As part of this atmosphere of the unexplainable as a narrative vacuum, the works by Sergio de la Torre (Tijuana, Mexico, 1967) and Javier Ramí­rez Limón (Sonora, Mexico, 1960) are exceptional. Both are a blend of video and photographic images dealing with fragmentation.

In Desierto del Altar (2000) -a series of 3 large-scale images that greet visitors upon entering the Proyecto Cí­vico galleries- Ramí­rez Limón partly captures an everyday illegal trafficking scene in the Sonoran desert. The images just focus on three thinly populated landscapes in a slender strip of desert. The exchange, if it takes place at all, cannot be seen by the viewer due to the length of the shot and the hazy, unreal quality of the desert. The viewer is an accessory to an incomplete narrative in which illegality, as a form of exclusion, remains intact.

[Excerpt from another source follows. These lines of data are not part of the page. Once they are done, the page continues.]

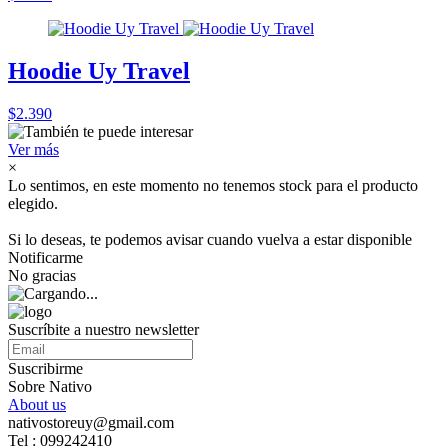
Hoodie Uy Travel
$2.390
Ver más
×
Lo sentimos, en este momento no tenemos stock para el producto
elegido.
Si lo deseas, te podemos avisar cuando vuelva a estar disponible
Notificarme
No gracias
Suscríbite a nuestro newsletter
Suscribirme
Sobre Nativo
About us
nativostoreuy@gmail.com
Tel : 099242410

Sergio de la Torre's New Dragon City (2008) is a film of 6 Cantonese youths converting the ground floor of a building on a busy street in downtown Tijuana into a sort of bunker. After blocking all the entrances and windows, they hunker down in the heat. The reasons for their lying in hiding remain in the air, in a loop lasting 15 minutes. Lost in the darkness of the room, the viewer, lacking any sense of certainty, ends up filling the vacuum with mistrust. To one side, two pieces by Daniel Ruanova (Mexicali, Mexico, 1976), Becoming BOWSER and DEFENSE/ La oposición complementaria (DEFENSE/Complementary opposition, 2008) carry the notion of entropic survival as a last resort. A notion extended over the appearance and recycled materials of his objects.

A video by Mircea Cantor (Oradea, Romania, 1977), The Landscape is Changing (2003), films a citizens' action. The group carrying blank reflective banners act as slogans removed of ideological content, to the sounds of Prokofiev's March of the Montague and Capulets. It is communal displacement as a visual and aesthetic game whose significance lies in its becoming situationist, which would seem to confirm its perennial relevance. In the midst of those solemn sounds, Gabriel Acevedo (Lima, Peru, 1976) greets and hugs strangers in his video, For all the people I won't meet (2006).

Visitors, made fully aware of the use of sound in the exhibition as a intentionally or inevitably polyvalent corporal dimension, listen to the voice of Fabián Cerejido (Buenos Aires, Argentina, 1961), as his face disappears into the milky surface of a ceramic plate in the video installation A Tijuana en Leche (To Tijuana in Milk, 2005). Further along, Beethoven's music is blended with The Doors's lyrics in the alienating civilizing project, Wild Boy (2004) by Guy Ben-Ner (Ramat Gan, Israel, 1967).

Proyecto cí­vico's nearby and distant murmurs serve to fine tune the meaning(less) feeling of our own clandestine (in) mobility, suggesting the thrust of an energy that cannot be used but can be found in more than one system. A place for art can be found in the still detectable potential of entropy, in the nooks and crannies of its structures and the crumbs of its civility.